The conducting career of Sir Colin Davis, who died a fortnight ago, more than that of most interpretative artists, had the aspect of a personal pilgrimage. Though I had no personal acquaintance with him, and don’t know much more about his life than can be gleaned from Wikipedia, I did attend his operatic performances from 1956 until 2011. In fact I realised recently, to my surprise, that he conducted far more of the operas I have been to than any other person.
I first heard him and heard of him in 1956, when I attended a concert performance of Le Nozze di Figaro which he gave in Cambridge’s Guildhall with the Chelsea Opera Group, of which he was for about a decade the main conductor. Perhaps any first acquaintance with Figaro would be an ecstatic experience, but that one certainly was. As a rather late-beginning Mozart lover, it was through Davis more than anyone else that I got to know his operas and came to regard Mozart, with Wagner, as one of the two supreme masters of the form.

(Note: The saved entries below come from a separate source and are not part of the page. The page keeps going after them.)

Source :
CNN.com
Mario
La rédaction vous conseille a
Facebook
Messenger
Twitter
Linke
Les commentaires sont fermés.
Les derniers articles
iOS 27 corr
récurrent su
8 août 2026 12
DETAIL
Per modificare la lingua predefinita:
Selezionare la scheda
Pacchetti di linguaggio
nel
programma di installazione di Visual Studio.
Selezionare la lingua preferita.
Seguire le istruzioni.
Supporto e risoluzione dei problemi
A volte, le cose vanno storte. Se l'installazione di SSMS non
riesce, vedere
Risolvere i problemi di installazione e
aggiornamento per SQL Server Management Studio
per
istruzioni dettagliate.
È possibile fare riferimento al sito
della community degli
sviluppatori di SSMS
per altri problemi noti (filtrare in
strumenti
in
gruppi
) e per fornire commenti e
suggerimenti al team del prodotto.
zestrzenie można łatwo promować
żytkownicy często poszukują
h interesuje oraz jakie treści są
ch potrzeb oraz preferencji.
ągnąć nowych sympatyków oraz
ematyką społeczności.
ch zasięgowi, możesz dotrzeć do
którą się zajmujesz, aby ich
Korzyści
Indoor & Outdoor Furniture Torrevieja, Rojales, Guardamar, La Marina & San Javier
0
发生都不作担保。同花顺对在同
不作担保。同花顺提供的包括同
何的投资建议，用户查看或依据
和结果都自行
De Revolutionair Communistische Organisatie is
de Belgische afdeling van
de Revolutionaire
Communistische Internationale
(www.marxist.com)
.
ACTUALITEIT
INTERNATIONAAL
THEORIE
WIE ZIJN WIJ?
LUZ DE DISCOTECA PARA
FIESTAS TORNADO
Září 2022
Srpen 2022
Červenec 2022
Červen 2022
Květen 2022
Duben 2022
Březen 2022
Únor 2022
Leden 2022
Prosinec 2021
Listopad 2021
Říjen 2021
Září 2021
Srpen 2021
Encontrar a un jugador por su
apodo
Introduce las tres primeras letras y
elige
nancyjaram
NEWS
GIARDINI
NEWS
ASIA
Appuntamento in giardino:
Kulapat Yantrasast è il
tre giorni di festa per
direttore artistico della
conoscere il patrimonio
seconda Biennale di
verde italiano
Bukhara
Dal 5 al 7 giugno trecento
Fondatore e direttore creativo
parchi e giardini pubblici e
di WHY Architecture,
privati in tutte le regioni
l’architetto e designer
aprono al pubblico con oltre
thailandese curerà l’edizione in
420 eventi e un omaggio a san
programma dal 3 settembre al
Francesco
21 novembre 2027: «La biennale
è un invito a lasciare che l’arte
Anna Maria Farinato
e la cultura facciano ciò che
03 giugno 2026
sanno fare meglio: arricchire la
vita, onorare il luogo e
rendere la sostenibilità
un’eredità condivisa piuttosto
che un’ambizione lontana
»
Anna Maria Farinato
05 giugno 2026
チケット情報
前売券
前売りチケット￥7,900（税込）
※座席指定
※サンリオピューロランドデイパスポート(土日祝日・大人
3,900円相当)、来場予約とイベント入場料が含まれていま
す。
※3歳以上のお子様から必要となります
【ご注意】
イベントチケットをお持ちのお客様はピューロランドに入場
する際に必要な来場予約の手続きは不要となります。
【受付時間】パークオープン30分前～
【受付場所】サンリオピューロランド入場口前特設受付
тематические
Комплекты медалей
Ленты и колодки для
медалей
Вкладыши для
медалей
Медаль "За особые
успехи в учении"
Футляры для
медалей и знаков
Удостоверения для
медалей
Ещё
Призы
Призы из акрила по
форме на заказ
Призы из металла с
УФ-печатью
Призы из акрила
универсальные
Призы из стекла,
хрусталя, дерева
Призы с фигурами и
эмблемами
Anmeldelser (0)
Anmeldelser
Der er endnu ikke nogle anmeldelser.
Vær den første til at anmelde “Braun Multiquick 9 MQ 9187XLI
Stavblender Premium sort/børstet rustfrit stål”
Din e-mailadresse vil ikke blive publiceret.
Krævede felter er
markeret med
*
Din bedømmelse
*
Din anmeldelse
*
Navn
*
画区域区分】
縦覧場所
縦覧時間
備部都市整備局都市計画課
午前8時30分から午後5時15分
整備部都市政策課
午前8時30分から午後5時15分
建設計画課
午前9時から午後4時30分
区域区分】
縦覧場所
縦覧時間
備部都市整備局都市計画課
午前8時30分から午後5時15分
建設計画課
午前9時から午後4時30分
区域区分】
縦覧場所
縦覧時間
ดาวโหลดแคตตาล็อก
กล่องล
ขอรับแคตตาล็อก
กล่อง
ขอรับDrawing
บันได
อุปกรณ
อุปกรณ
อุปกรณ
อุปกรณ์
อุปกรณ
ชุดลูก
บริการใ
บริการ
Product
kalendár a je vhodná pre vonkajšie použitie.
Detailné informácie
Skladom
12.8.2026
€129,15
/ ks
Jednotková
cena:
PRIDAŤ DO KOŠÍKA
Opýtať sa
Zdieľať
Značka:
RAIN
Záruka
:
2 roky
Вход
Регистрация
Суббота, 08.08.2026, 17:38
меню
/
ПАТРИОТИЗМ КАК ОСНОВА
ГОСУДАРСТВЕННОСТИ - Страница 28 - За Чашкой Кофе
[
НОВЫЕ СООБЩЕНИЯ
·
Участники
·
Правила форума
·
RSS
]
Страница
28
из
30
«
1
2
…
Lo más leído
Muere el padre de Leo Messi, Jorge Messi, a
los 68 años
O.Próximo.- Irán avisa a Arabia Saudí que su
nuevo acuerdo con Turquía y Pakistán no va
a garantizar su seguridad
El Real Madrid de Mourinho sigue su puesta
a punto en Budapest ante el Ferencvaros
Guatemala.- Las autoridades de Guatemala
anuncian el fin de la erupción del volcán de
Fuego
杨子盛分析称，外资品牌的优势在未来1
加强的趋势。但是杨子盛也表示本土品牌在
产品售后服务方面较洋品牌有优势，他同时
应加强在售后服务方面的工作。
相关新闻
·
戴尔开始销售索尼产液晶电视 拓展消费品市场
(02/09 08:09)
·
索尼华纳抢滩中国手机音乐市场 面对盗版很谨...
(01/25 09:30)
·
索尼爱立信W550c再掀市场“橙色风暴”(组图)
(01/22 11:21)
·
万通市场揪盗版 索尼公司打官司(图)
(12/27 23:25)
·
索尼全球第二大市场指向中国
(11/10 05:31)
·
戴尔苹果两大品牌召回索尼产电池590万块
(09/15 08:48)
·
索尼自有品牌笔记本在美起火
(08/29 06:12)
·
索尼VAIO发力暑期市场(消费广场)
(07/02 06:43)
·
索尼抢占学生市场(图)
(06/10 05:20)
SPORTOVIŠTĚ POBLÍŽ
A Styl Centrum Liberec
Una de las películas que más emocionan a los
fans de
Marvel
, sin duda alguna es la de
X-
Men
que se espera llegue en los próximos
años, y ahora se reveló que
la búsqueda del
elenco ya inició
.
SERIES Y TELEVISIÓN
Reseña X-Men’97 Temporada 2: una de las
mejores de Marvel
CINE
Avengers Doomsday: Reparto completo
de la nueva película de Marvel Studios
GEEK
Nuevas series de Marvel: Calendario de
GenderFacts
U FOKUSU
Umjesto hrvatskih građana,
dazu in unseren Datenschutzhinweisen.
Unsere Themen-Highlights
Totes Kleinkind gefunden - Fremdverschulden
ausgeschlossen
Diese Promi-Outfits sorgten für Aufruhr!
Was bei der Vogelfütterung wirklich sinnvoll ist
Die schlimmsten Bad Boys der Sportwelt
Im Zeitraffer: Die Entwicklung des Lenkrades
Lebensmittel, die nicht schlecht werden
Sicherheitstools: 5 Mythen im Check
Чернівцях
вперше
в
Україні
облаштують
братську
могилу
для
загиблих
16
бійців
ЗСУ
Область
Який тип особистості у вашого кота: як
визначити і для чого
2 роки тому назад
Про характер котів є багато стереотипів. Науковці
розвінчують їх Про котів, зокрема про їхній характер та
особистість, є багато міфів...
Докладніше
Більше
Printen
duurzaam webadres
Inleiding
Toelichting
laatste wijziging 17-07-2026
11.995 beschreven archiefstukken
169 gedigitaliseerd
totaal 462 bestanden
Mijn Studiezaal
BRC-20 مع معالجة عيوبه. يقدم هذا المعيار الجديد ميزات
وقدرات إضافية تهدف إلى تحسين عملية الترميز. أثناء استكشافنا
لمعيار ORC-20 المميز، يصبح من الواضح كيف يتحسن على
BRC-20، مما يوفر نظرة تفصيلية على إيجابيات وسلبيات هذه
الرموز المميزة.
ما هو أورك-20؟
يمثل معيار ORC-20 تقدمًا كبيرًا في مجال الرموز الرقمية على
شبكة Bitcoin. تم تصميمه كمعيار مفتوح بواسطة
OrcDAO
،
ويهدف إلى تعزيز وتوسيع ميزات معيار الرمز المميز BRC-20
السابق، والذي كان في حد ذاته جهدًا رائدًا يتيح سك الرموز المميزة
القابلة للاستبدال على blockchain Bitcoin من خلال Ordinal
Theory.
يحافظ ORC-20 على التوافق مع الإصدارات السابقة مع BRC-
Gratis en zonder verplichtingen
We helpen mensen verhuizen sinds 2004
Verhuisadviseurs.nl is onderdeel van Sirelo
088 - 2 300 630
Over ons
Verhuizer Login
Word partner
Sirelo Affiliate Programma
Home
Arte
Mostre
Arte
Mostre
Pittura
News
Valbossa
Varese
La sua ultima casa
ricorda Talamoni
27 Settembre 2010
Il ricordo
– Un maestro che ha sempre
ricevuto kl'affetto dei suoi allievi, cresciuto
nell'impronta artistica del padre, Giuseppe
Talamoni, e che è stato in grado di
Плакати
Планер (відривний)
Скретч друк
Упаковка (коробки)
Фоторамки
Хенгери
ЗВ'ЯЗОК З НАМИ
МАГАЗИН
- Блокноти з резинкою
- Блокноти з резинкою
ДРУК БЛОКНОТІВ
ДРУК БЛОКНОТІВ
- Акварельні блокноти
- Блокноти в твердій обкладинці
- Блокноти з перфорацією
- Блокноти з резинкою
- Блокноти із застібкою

The next great encounter was Davis’s conducting of Berlioz’s Les Troyens, also with the Chelsea Opera Group. He worked during that period with young artists such as Alberto Remedios, Sheila Armstrong, Pauline Tinsley and Josephine Veasey. The energy and commitment were electrifying, and even if one saw Davis only from behind, one could, or anyway I did, form a strong impression of his personality, intense, volatile, explosive even. If he heard anyone creeping out of the Guildhall he would turn round and shout a sarcastic remark at their embarrassed disappearing form, then swing back to conduct with renewed ferocity. No wonder he was the greatest Berlioz interpreter, he sometimes seemed like a reincarnation of the man who gives so vivid an account of himself in the Memoirs.